Swedish Prime Minister Magdalena Andersson is under heightened pressure from both domestic and foreign interests. On the National Day of Sweden, June 6th, new demands from Turkey in respect to Swedish NATO accession coalesced with demands from the center-right opposition in the Swedish Parliament for Ms. Andersson to fire Morgan Johansson, her minister of justice.
The new Turkish requests also target a member of Ms. Andersson’s cabinet: President Erdogan wants the prime minister to fire Defense Minister Peter Hultqvist. According to Swedish newspaper Expressen, one reason for Erdogan’s demand
is the revelation that [Hultqvist] gave a speech ten years ago at a party where the terrorist-branded guerilla organization PKK—and its imprisoned leader Abdullah Öcalan—were praised. According to Expressen’s sources, [Hultqvist’s] attendance at the party still irritates Turkey.
At the time, in 2012, the Expressen also revealed that Peter Hultqvist’s associate, Evin Cetin, herself a Kurd who at the time was senior ombudsman for the Social Democrat party in the province of Dalarna, had visited a guerilla camp in the Kurdish part of Iraq.

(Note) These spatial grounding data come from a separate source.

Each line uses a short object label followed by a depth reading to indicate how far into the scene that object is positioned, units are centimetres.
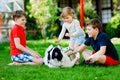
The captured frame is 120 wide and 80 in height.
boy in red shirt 741
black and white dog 650
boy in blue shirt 679
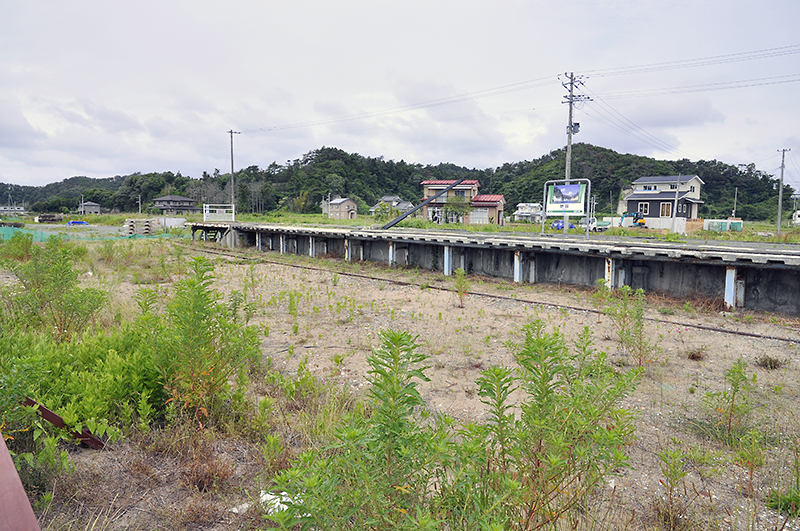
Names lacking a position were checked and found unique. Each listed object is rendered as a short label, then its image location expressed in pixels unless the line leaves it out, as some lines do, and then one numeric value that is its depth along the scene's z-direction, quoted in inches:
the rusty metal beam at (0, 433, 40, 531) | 74.9
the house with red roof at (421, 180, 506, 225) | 1985.7
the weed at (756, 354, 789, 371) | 259.9
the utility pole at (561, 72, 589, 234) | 1034.1
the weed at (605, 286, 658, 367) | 260.7
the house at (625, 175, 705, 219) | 1723.7
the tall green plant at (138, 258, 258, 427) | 147.3
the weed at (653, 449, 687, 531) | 118.3
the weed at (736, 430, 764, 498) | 142.1
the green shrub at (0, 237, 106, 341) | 242.8
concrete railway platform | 388.5
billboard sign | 716.7
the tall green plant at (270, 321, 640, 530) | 77.3
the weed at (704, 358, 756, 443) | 177.5
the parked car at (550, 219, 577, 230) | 1754.9
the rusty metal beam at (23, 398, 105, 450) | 136.1
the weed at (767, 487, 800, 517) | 129.5
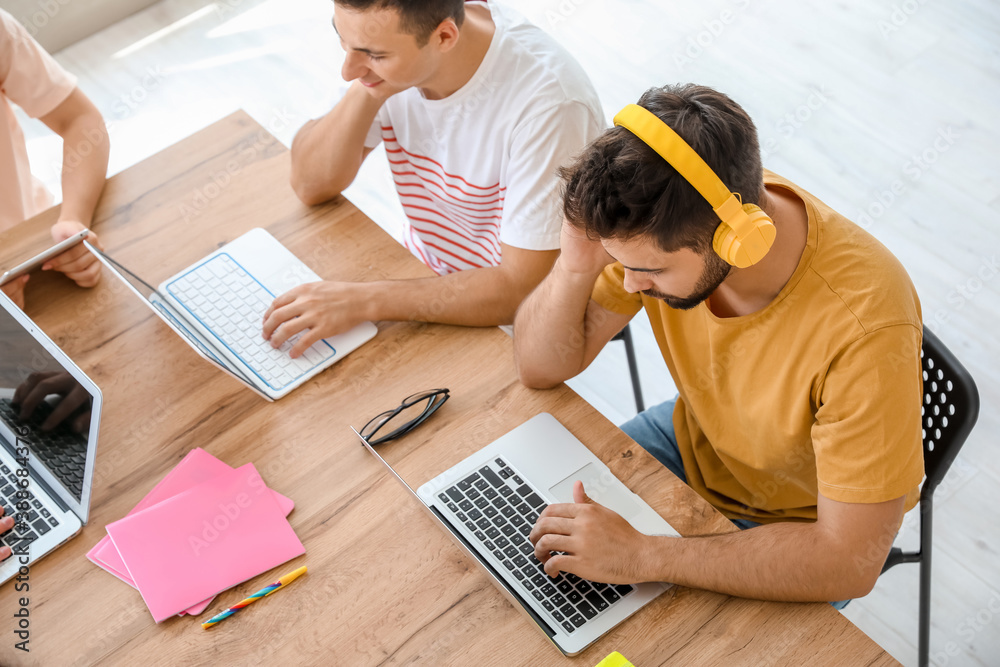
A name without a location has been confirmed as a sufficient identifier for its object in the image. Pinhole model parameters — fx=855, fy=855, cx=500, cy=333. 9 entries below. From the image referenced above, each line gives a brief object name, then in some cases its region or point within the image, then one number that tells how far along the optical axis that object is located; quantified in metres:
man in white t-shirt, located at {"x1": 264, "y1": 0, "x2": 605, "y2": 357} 1.45
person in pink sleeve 1.57
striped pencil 1.16
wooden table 1.12
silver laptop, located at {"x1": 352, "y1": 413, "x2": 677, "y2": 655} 1.13
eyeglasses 1.33
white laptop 1.42
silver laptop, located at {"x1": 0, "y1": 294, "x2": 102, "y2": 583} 1.25
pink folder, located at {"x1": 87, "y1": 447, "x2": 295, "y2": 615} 1.24
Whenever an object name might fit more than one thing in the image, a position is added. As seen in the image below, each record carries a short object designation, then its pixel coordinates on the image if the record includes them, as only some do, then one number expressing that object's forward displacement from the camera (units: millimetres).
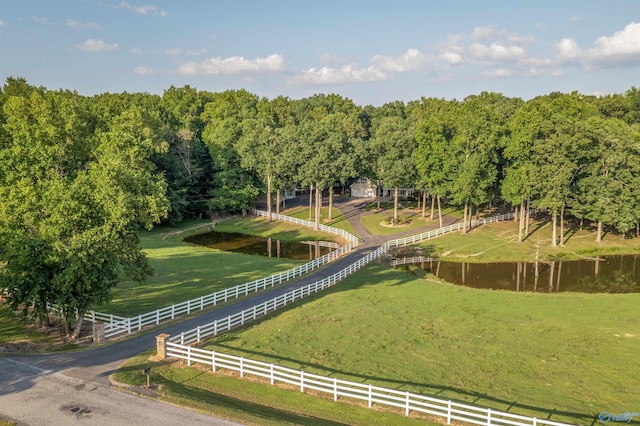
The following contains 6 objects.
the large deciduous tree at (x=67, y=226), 25844
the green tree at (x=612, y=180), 57500
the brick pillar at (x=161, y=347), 24641
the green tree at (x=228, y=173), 79688
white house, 98375
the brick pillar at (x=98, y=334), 27172
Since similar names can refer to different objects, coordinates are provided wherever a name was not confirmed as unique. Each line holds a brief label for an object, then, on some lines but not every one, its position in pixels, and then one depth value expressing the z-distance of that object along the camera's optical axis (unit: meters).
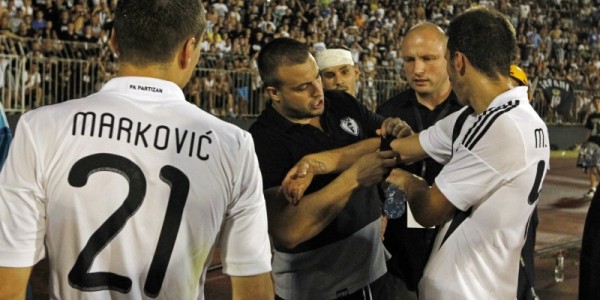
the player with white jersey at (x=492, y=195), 2.82
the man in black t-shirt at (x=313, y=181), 3.44
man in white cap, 5.99
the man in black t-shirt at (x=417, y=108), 4.33
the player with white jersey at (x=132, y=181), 1.97
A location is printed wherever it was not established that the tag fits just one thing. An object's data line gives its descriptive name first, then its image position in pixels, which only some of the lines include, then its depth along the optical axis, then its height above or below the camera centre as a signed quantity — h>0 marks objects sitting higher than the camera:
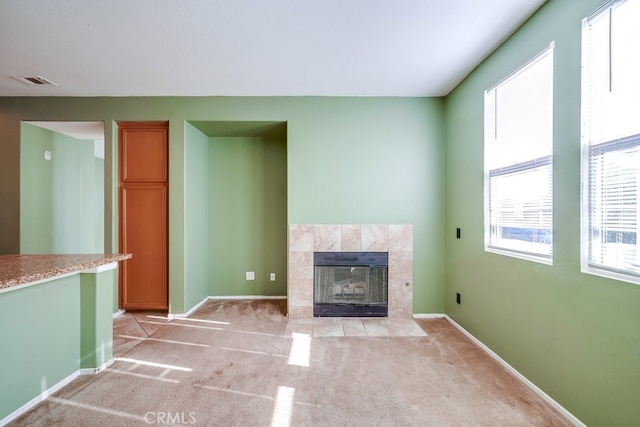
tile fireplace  3.38 -0.46
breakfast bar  1.64 -0.77
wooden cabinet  3.44 +0.10
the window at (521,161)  1.91 +0.40
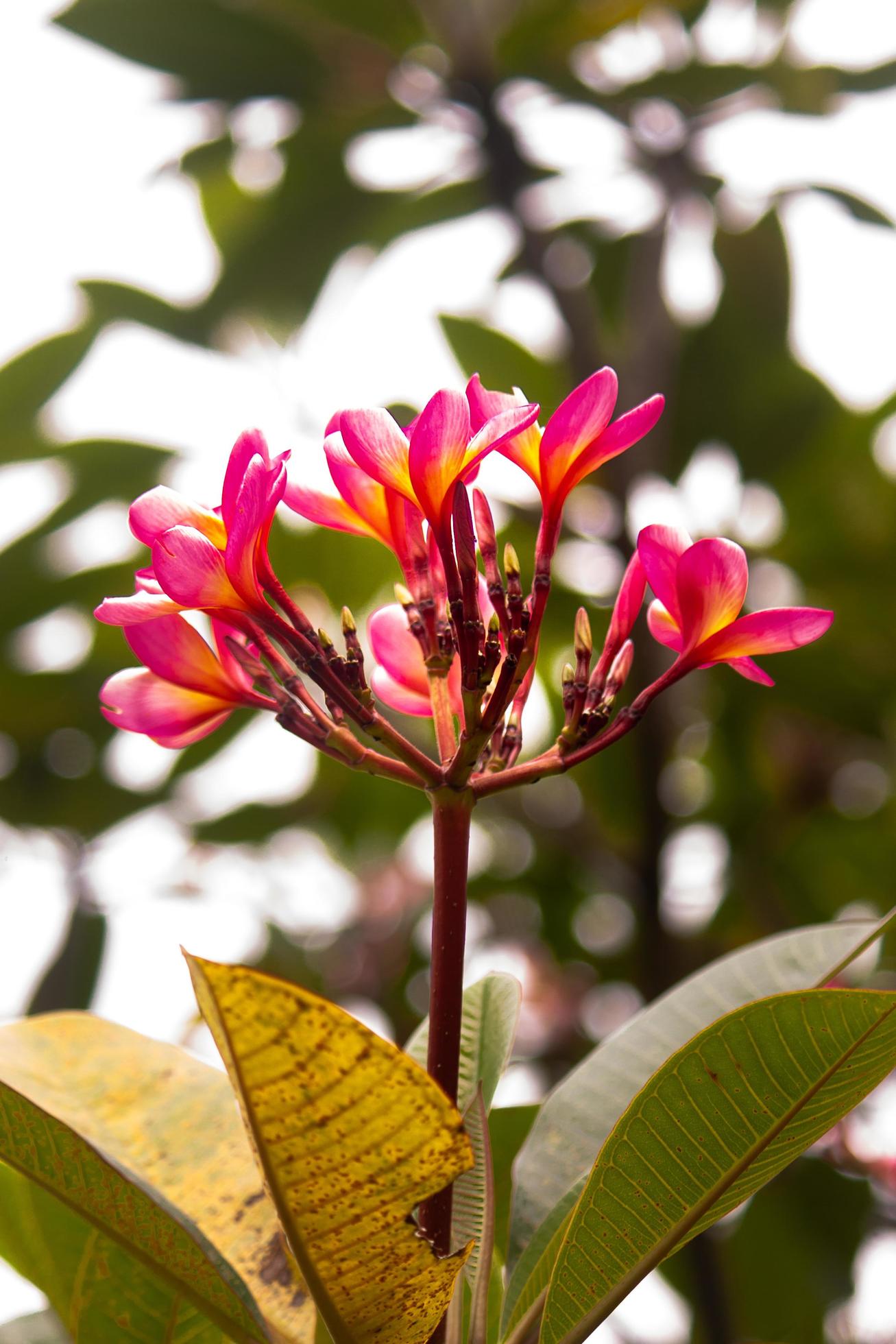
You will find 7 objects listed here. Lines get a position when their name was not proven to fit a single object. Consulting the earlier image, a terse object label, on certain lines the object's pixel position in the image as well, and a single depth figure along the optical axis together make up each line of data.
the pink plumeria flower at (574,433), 1.26
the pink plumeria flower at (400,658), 1.31
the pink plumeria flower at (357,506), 1.28
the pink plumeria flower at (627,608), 1.28
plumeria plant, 1.17
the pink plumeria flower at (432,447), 1.23
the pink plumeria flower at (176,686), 1.27
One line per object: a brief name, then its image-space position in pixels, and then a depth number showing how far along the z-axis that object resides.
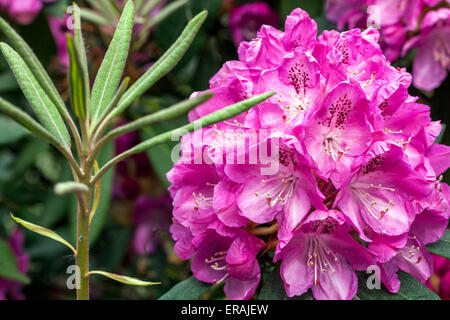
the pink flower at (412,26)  0.51
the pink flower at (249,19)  0.58
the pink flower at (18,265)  0.57
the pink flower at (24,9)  0.62
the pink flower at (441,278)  0.44
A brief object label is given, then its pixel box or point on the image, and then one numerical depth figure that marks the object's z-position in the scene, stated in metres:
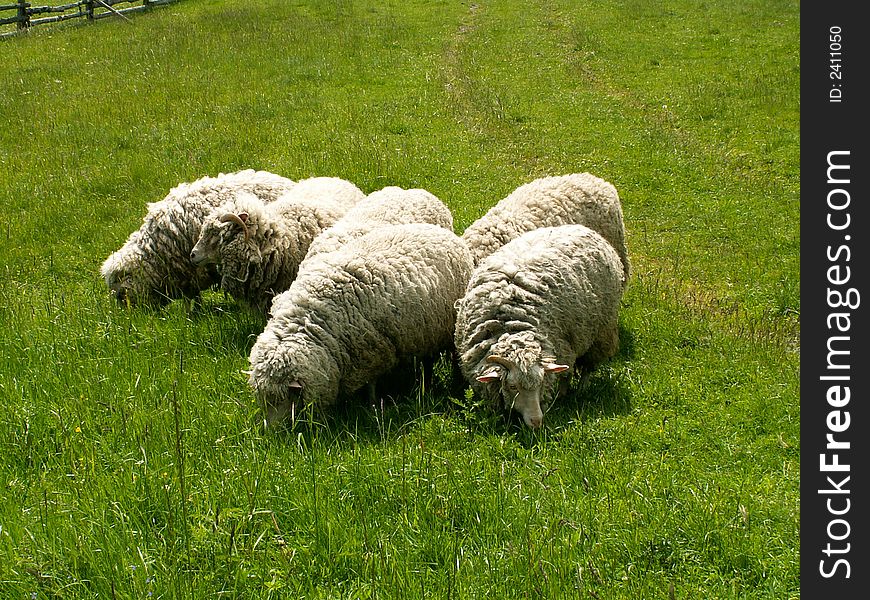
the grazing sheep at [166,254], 8.62
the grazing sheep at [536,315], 6.31
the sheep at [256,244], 7.86
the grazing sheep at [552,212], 8.12
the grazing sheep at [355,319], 6.22
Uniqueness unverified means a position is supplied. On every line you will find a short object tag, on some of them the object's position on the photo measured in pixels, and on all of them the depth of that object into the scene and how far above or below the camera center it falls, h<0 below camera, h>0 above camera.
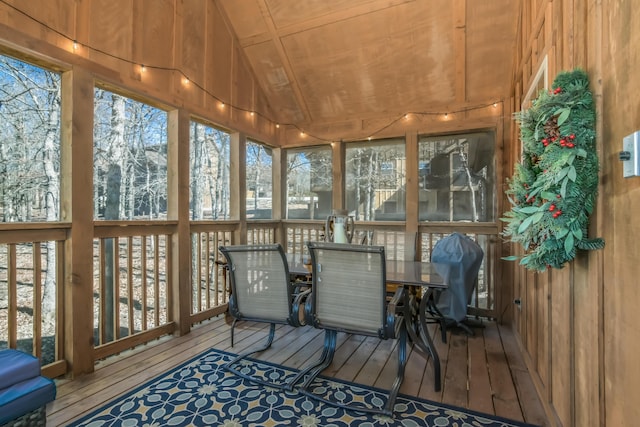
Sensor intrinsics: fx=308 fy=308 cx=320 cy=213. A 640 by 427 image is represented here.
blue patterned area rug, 1.86 -1.26
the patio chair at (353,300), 2.00 -0.61
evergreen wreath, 1.24 +0.14
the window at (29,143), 2.19 +0.54
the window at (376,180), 4.27 +0.48
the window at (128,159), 2.75 +0.54
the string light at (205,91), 2.24 +1.37
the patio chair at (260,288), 2.37 -0.59
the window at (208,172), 3.67 +0.53
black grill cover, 3.23 -0.65
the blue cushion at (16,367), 1.60 -0.82
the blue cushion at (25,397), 1.52 -0.95
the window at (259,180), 4.50 +0.51
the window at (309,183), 4.73 +0.48
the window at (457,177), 3.84 +0.45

According to Euractiv, Hultqvist
said he attended the event because he wanted to defend the Kurds. In particular, he wanted to show support to the Kurdish Peace and Democratic party, which has since been renamed the Democratic Regions Party, in its efforts to have Kurdish recognised as an official language in Turkey.
The demand from Ankara for Hultqvist’s resignation comes at the same time as the center-right opposition in the Riksdag, the Swedish Parliament, has demanded a vote of no confidence for Justice Minster Morgan Johansson. The Swedish Democrats, SD, filed for the vote amid frustrations over high levels of violent crime and ongoing conflicts between organized-crime gangs across the country. The vote is scheduled for Tuesday morning, June 7th.
The SD is supported by the Christian Democrats, KD, the moderate center-right party and the centrist liberals. Together, they are one vote short of the required 175-vote majority to secure the no-confidence vote against the minister of justice.